Overcoming On-Target, Off-Tumor Toxicity

Multiple strategies to reduce off-tumor toxicities are now under development and are likely to offer novel clinically effective CAR T-cell products (111). Some of these approaches include the restriction of the recognition of normal cells by the CAR optimizing the specific interaction with tumor cells, either by (1) including the recognition of more restricted tumor-antigens or recognition of multiple antigens; and/or (2) limiting the spatial and temporal activity of CAR T-cells. In this sense, a novel target antigen has been reported for the immunotherapy of MM, GPRC5D. GPRC5D is a human orphan family C G protein-coupled receptor recently described to be expressed on 98% of CD138positive cells (112, 113). The expression pattern of GPRC5D has proven to be very restricted in non-plasma tissues with the only exception of hair follicle cells. Consequently, GPRC5D CAR T-cells were generated by Smith et al. (113) showing anti-tumor efficacy against myeloma cells both in vitro and in a mouse model. Of note, GPRC5D CAR T-cells were also effective in eradication of myeloma after BCMA CAR T-cell treatment in a murine model which might be an option to overcome BCMA antigen escape. These data suggest that GPRC5D CAR T-cells could be an attractive alternative treatment in MM.

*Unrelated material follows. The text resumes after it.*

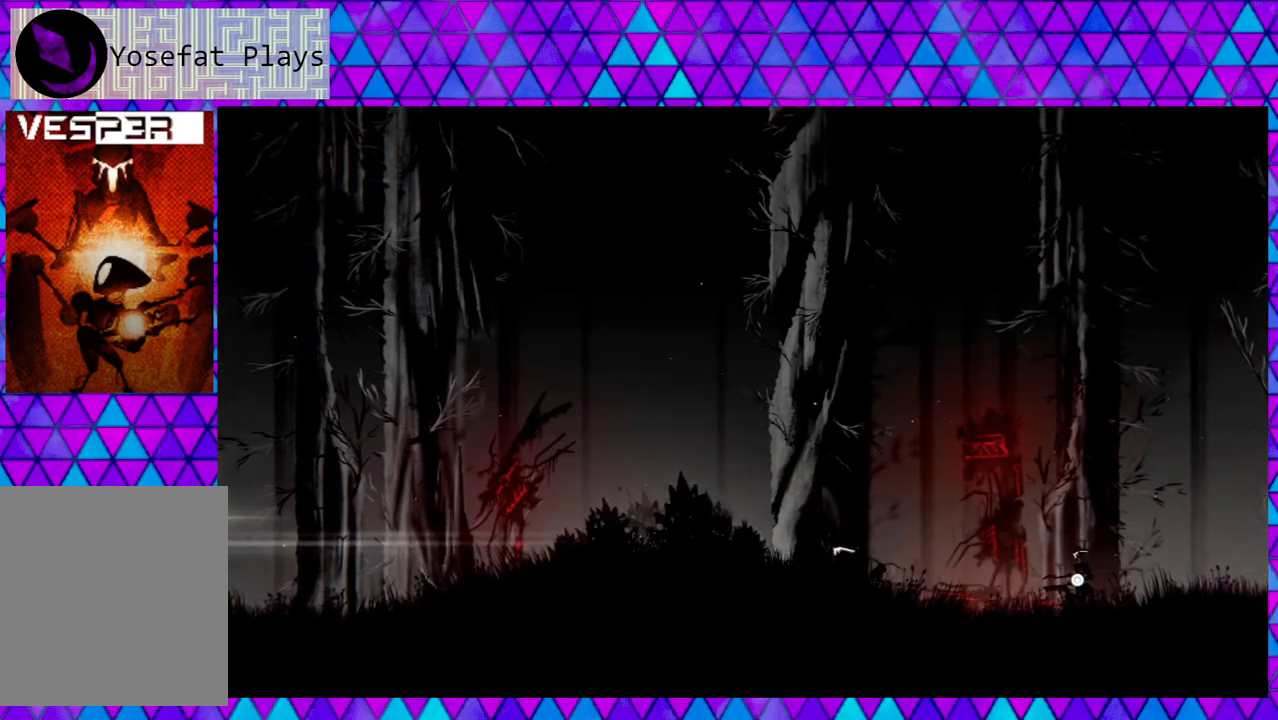
{"buttons": ["X"], "left_stick": "center", "right_stick": "center", "events": []}
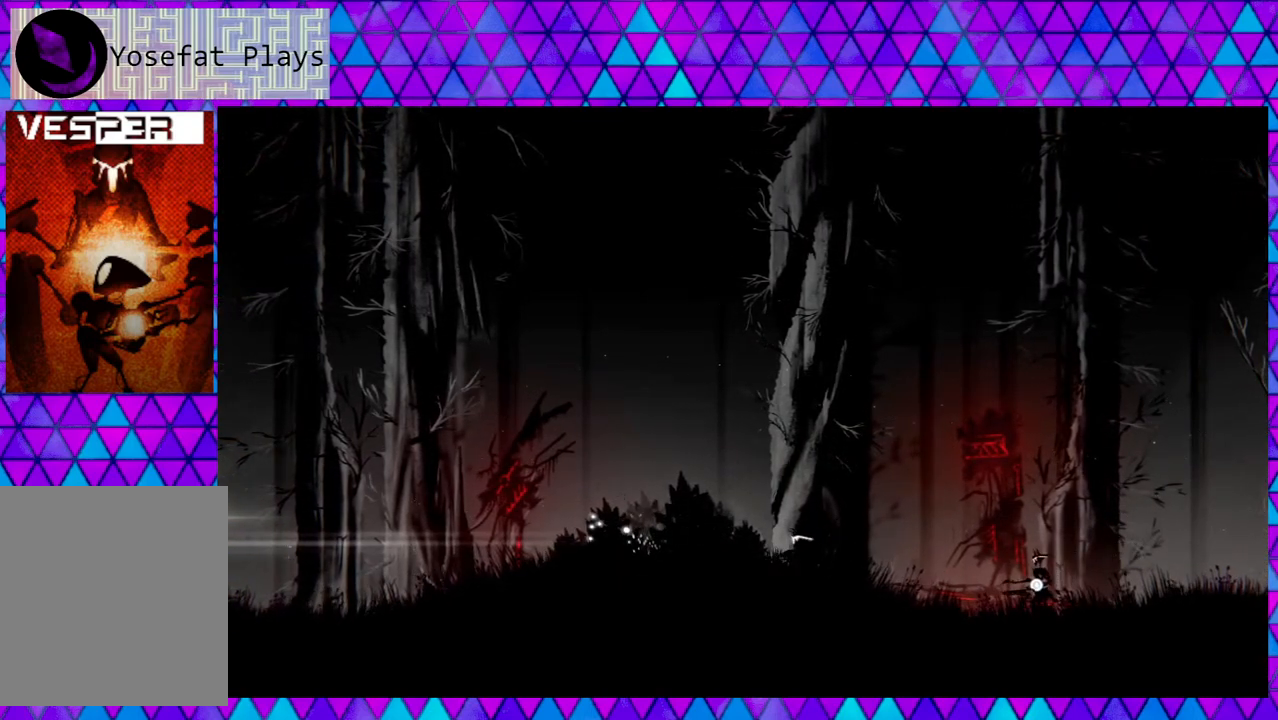
{"buttons": ["X"], "left_stick": "center", "right_stick": "center", "events": []}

A distinct approach to limit off-tumor toxicities when a tumor-restricted antigen is not identified, could be the “affinity-tuning,” which is based on differences in density of antigen level among tumor and normal cells. Low-affinity CAR T-cells (low affinity scFv antibodies) could be generated to target antigens expressed at higher density on tumor cells than on normal cells. This is based upon published observations that T-cell activation initiated through the endogenous αβ TCR may result from reaching an activation threshold level, which can be triggered by binding a few high-affinity TCRs or greater number of low-affinity TCRs (114, 115). Several studies have demonstrated that a CAR with reduced affinity rendered T-cells preferentially activated by high, but not low, density of target antigen (116119). However, immune escape has also been observed if downregulation of target antigen occurs (116, 120). In the myeloma setting, off-tumor toxicity profile of low affinity CD38 CAR T-cells has been evaluated. Drent et al. (71) showed that CD38 CAR T-cells with up to 1,000-fold decreased affinity were effective against CD38positive myeloma cells, whereas CD38positive healthy hematopoietic cells resulted unaffected.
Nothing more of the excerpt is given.